You can but I've not found the value in the complexity. The CI container image already requires node and all the needed dev packages for tests to run anyway so I just run the precompile in the CI container after tests pass then copy the resulting `public` directory into the production container.

This also means the same exact environment is used to generate the production assets that was used to generate them for test.

I've found it increases portability and makes it both easier to move between pipeline providers and debugging failed builds locally.
> This appears to be leaving out copying Gemfile.lock so you have no real idea what versions of dependencies are being installed here. This is not safe.

As someone who's only touched Ruby for a few years (and not even Ruby on Rails): I wouldn't have even known to look for a Gemfile.lock.

Perhaps the author doesn't know either.

> As someone who's only touched Ruby for a few years

Well... Gemfile.lock has nothing to do with rails and all to do with Bundler, but if you've never used Bundler for dependency management it's possible that it's new to you.
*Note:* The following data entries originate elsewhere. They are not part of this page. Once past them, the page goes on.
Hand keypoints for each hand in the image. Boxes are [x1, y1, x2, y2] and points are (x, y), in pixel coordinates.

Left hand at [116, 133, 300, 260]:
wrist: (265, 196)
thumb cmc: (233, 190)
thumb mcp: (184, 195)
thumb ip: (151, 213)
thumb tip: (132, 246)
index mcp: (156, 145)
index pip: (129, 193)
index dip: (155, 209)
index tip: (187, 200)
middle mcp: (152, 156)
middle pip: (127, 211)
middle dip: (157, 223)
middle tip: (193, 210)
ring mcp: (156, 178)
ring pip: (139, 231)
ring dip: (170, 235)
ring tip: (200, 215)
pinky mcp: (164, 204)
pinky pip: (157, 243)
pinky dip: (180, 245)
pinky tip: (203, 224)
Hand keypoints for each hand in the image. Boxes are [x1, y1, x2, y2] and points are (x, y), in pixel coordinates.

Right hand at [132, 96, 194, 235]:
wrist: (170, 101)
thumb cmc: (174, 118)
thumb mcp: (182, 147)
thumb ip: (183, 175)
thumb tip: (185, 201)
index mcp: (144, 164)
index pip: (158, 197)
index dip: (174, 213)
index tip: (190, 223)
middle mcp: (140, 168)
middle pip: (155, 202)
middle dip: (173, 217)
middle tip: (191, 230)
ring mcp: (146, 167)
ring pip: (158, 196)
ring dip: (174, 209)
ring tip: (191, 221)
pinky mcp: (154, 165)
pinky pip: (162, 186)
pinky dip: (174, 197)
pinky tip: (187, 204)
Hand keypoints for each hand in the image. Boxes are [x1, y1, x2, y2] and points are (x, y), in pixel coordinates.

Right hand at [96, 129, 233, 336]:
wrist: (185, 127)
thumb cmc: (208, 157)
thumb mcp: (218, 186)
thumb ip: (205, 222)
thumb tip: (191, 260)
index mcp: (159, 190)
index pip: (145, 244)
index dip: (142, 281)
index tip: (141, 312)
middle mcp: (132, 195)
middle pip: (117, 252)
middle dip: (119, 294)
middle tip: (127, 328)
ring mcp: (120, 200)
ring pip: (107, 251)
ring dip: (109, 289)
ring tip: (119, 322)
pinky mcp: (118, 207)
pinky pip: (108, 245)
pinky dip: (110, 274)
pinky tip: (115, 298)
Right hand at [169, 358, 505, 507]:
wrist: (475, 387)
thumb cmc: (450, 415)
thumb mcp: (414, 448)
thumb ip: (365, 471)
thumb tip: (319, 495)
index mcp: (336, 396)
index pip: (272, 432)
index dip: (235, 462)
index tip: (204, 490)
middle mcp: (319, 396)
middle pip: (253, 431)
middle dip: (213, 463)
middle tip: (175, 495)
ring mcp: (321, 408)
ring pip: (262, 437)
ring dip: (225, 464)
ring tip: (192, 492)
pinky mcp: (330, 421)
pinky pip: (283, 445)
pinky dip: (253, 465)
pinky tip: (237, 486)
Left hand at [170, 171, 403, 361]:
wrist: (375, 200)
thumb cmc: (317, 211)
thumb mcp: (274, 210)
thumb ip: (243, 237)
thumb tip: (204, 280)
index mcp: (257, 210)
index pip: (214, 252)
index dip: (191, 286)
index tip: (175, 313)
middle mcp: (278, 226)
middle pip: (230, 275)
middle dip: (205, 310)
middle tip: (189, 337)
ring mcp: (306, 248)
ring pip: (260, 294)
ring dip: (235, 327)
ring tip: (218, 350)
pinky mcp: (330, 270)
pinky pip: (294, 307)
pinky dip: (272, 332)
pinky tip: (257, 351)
But Bundler (and the Gemfile and Gemfile.lock) are one of the core components of rails, they even get mentioned in the getting started page (https://guides.rubyonrails.org/getting_started.html).

I only have a couple of years of experience with rails and haven't touched it in 6 years, but I'd be very sceptical of any article that tries to teach how to build projects in rails and doesn't even get those basics right.

not really... you can specify a specific version of a gem in the Gemfile.

gem 'byebug', '1.1.0'

Yes you could do that for all your gems... Or you could just copy in Gemfile.lock. One of the big reasons to run in containers is repeatability and knowing if it runs in your local Docker fine it will run the same on another Docker like system.
That doesn't help with transitive dependencies.
Tbh I’m very shocked by how many people have never used docker with Rails. Am I missing something?
Maybe because of running Rails on Heroku is simpler than with Docker.
Any suggestions on how to do zero-downtime deploys with a Rails app running on Docker?

I guess an obvious one is to use two running images, pull incoming requests from one of them, take it down, update, bring it up, start traffic flow again. Repeat for the other.

But is there any other method?

You don’t need to take your old app down or update during your cutover. Your new app will be a new docker image, so just run an instance ahead of time.

When it comes to deploy, just repoint your load balancer/proxy.

I'd rather Rockerize a Dooby-on-rails application.